Indeed, on the off chance that a viewer might be a police officer himself, Beck clarified on his own daily TV show that the Obama government’s nefarious plans to continue to militarize the police (that executive order was just for show!) has nothing to do with violence that’s already being committed:
“This is orchestrated, and we must know what’s going on and what the end of the road is,” Beck said. Obama “is creating the impression that you’re out of control and you have too much stuff, when in reality he is not taking any of that stuff away. His people are holding you back while they are calling for the Justice Department to take over local policing. Don’t you see the game that is being played, and the cops are being set up? By God, man, I’m your best friend because no one else will talk about this!”

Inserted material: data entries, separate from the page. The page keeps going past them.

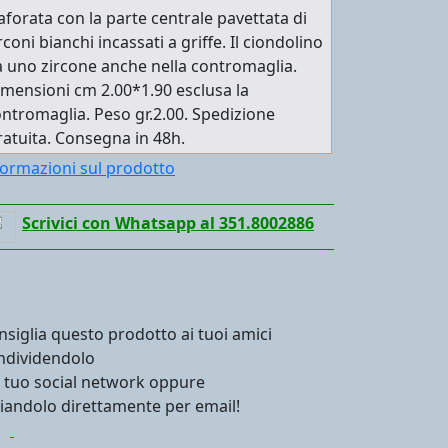
aforata con la parte centrale pavettata di
rconi bianchi incassati a griffe. Il ciondolino
 uno zircone anche nella contromaglia.
mensioni cm 2.00*1.90 esclusa la
ntromaglia. Peso gr.2.00. Spedizione
atuita. Consegna in 48h.
formazioni sul prodotto
Scrivici con Whatsapp al 351.8002886
nsiglia questo prodotto ai tuoi amici
ndividendolo
l tuo social network oppure
viandolo direttamente per email!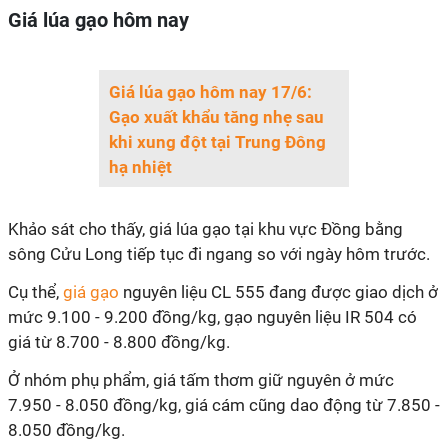
Giá lúa gạo hôm nay
Giá lúa gạo hôm nay 17/6:
Gạo xuất khẩu tăng nhẹ sau
khi xung đột tại Trung Đông
hạ nhiệt
Khảo sát cho thấy, giá lúa gạo tại khu vực Đồng bằng
sông Cửu Long tiếp tục đi ngang so với ngày hôm trước.
Cụ thể,
giá gạo
nguyên liệu CL 555 đang được giao dịch ở
mức 9.100 - 9.200 đồng/kg, gạo nguyên liệu IR 504 có
giá từ 8.700 - 8.800 đồng/kg.
Ở nhóm phụ phẩm, giá tấm thơm giữ nguyên ở mức
7.950 - 8.050 đồng/kg, giá cám cũng dao động từ 7.850 -
8.050 đồng/kg.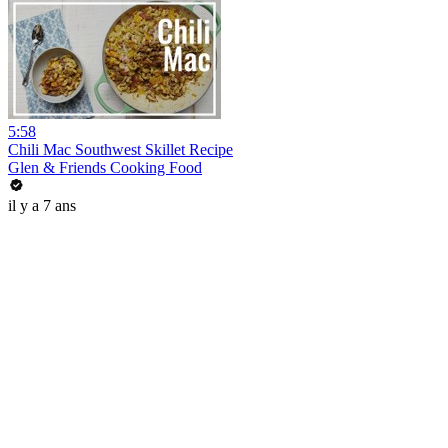
5:58
Chili Mac Southwest Skillet Recipe
Glen & Friends Cooking Food
il y a 7 ans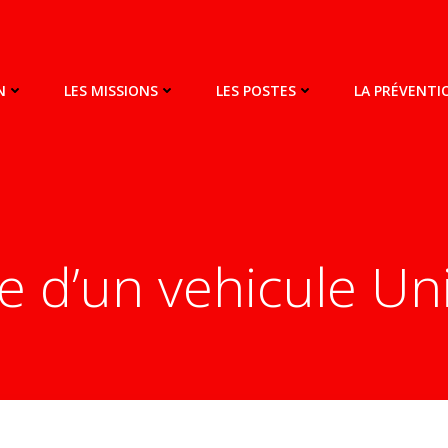
N
LES MISSIONS
LES POSTES
LA PRÉVENT
e d’un vehicule U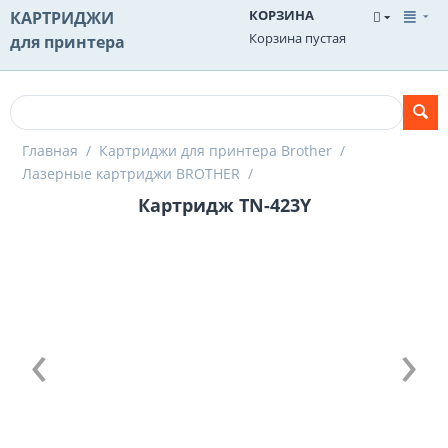
КОРЗИНА
КАРТРИДЖИ
Корзина пустая
для принтера
Главная
/
Картриджи для принтера Brother
/
Лазерные картриджи BROTHER
/
Картридж TN-423Y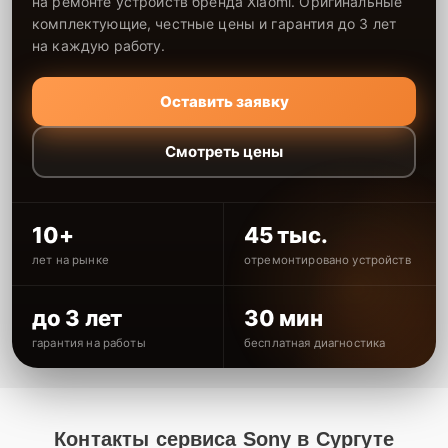
на ремонте устройств бренда Xiaomi. Оригинальные
комплектующие, честные цены и гарантия до 3 лет
на каждую работу.
Оставить заявку
Смотреть цены
10+
45 тыс.
лет на рынке
отремонтировано устройств
до 3 лет
30 мин
гарантия на работы
бесплатная диагностика
Контакты сервиса Sony в Сургуте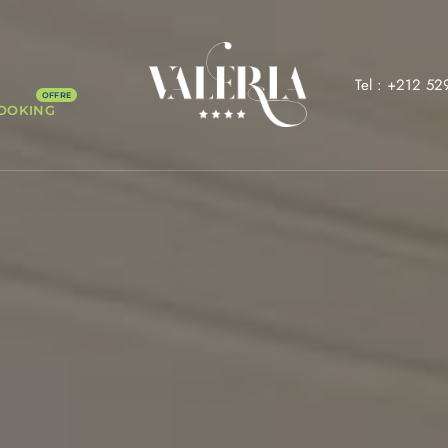
Tel : +212 52
OOKING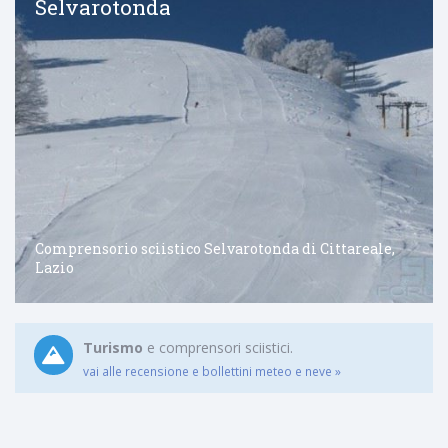
Selvarotonda
Comprensorio sciistico Selvarotonda di Cittareale,
Lazio
Turismo
e comprensori sciistici.
vai alle recensione e bollettini meteo e neve »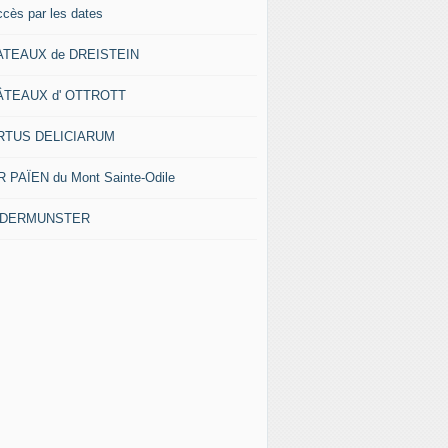
ccès par les dates
ATEAUX de DREISTEIN
ÂTEAUX d' OTTROTT
RTUS DELICIARUM
 PAÏEN du Mont Sainte-Odile
EDERMUNSTER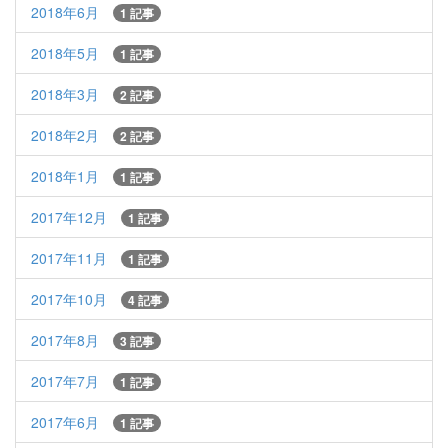
2018年6月
1 記事
2018年5月
1 記事
2018年3月
2 記事
2018年2月
2 記事
2018年1月
1 記事
2017年12月
1 記事
2017年11月
1 記事
2017年10月
4 記事
2017年8月
3 記事
2017年7月
1 記事
2017年6月
1 記事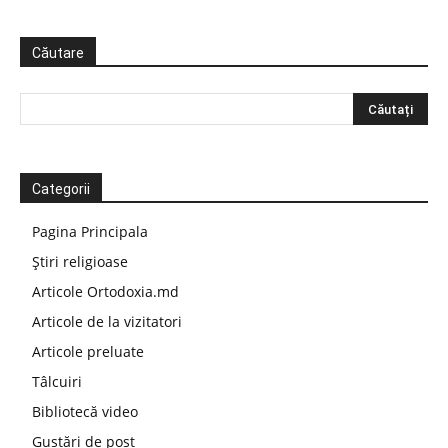
Căutare
Categorii
Pagina Principala
Știri religioase
Articole Ortodoxia.md
Articole de la vizitatori
Articole preluate
Tâlcuiri
Bibliotecă video
Gustări de post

At a time when the nation is beginning to understand that there is a problem with systematic violence by police against black people, Beck is telling his audience that they are the real targets.
When Beck winds up his dismal portrait of police violence, he cites a list of “extremist” categories supposedly culled from government documents. It includes “those that talk about ‘individual liberties,’” “those that advocate for states’ rights,” “anyone that is opposed to Agenda 21,” and “those that “believe in the right to bear arms.”
He might as well have the screen go black and hope viewers see their reflection in the glass. This direct appeal to his audience is what explains the absence of black faces and stories from Beck’s history. Their fantasy of persecution is too delicate to allow for the presence of other victims.